• **Selected text**:
>>>>
Other Regulatory Offences
The DPA 2018 also creates offences related to interference with the ICO's enforcement functions:
- Section 119: Obstructing the Commissioner in the exercise of powers to inspect data in connection with international obligations.
- Section 148: Destroying or falsifying information or documents that have been requested by the ICO.
- Section 173: Altering personal data with the intention of preventing its disclosure to the data subject following a Subject Access Request.
- Section 184: Requiring a person to produce certain records as a condition of employment or the provision of a service, where there is no lawful basis for doing so.
Consequences of Conviction
The criminal offences under the DPA 2018 do not carry custodial sentences as the primary penalty. However, a conviction results in an unlimited fine and a permanent criminal record. For professionals in regulated sectors — including financial services, healthcare, and legal services — a conviction may trigger disciplinary proceedings by the relevant professional body and can affect a person's ability to satisfy fitness and propriety requirements.
<<<<
• **Required work**:
1 > In the passage on DPA 2018 offences, reproduce the stretch from "Other Regulatory Offences" through "by the ICO.".
2 > Give every section number that the passage on DPA 2018 offences cites.
3 > Using the passage on DPA 2018 offences, answer these:
(a) Under which section is it an offence to alter personal data to prevent its disclosure after a Subject Access Request?
(b) What two results does a conviction bring?
(c) Which regulated sectors are named as examples?

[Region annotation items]
>>>>
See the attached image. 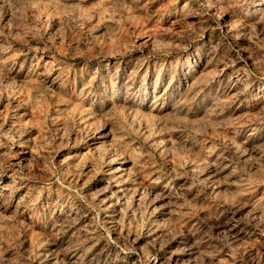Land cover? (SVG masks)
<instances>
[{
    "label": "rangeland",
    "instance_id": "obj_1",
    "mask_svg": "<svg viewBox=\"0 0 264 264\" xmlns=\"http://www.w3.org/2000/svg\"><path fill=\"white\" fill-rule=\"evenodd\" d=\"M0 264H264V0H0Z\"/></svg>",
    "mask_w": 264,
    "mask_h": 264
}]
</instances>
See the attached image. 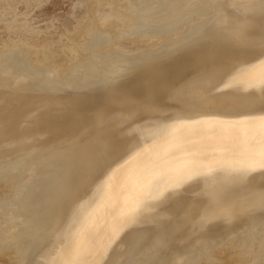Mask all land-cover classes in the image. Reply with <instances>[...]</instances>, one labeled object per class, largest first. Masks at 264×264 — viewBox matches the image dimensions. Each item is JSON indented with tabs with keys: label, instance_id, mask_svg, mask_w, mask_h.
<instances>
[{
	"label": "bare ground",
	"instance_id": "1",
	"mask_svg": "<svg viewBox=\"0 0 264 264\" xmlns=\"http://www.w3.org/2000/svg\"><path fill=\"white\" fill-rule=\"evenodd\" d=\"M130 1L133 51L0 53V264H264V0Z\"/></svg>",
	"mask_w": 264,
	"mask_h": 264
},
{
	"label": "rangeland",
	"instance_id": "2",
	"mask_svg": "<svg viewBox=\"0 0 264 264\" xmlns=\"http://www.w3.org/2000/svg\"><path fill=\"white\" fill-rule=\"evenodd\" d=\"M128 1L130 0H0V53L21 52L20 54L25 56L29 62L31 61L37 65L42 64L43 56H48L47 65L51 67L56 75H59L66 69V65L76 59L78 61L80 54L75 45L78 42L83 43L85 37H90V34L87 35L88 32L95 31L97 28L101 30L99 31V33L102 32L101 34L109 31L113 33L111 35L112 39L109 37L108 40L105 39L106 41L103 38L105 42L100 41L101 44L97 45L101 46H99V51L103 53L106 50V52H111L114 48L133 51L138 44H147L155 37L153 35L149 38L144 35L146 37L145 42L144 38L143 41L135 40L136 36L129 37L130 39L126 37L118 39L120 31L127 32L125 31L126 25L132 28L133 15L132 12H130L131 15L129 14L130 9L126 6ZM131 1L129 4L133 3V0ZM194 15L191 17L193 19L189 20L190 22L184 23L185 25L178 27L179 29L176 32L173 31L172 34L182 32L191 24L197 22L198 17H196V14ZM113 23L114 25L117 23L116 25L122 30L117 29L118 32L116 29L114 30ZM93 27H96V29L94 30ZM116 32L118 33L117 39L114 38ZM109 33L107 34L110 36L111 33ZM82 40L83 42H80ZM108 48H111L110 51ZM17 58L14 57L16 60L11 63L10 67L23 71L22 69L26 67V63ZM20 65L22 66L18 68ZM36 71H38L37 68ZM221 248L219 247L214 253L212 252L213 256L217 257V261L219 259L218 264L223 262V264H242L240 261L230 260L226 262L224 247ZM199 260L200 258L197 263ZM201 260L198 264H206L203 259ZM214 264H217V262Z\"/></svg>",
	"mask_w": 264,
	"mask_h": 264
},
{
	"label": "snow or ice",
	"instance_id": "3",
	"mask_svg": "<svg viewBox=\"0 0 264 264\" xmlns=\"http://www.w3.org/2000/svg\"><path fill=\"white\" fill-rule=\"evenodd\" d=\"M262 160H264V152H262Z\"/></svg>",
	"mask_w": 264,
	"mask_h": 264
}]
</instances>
<<<<
• **Responses**:
1 >
Other Regulatory Offences
The DPA 2018 also creates offences related to interference with the ICO's enforcement functions:
- Section 119: Obstructing the Commissioner in the exercise of powers to inspect data in connection with international obligations.
- Section 148: Destroying or falsifying information or documents that have been requested by the ICO.

2 >
Section 119
Section 148
Section 173
Section 184

3 >
(a) Section 173
(b) An unlimited fine and a permanent criminal record
(c) Financial services, healthcare, and legal services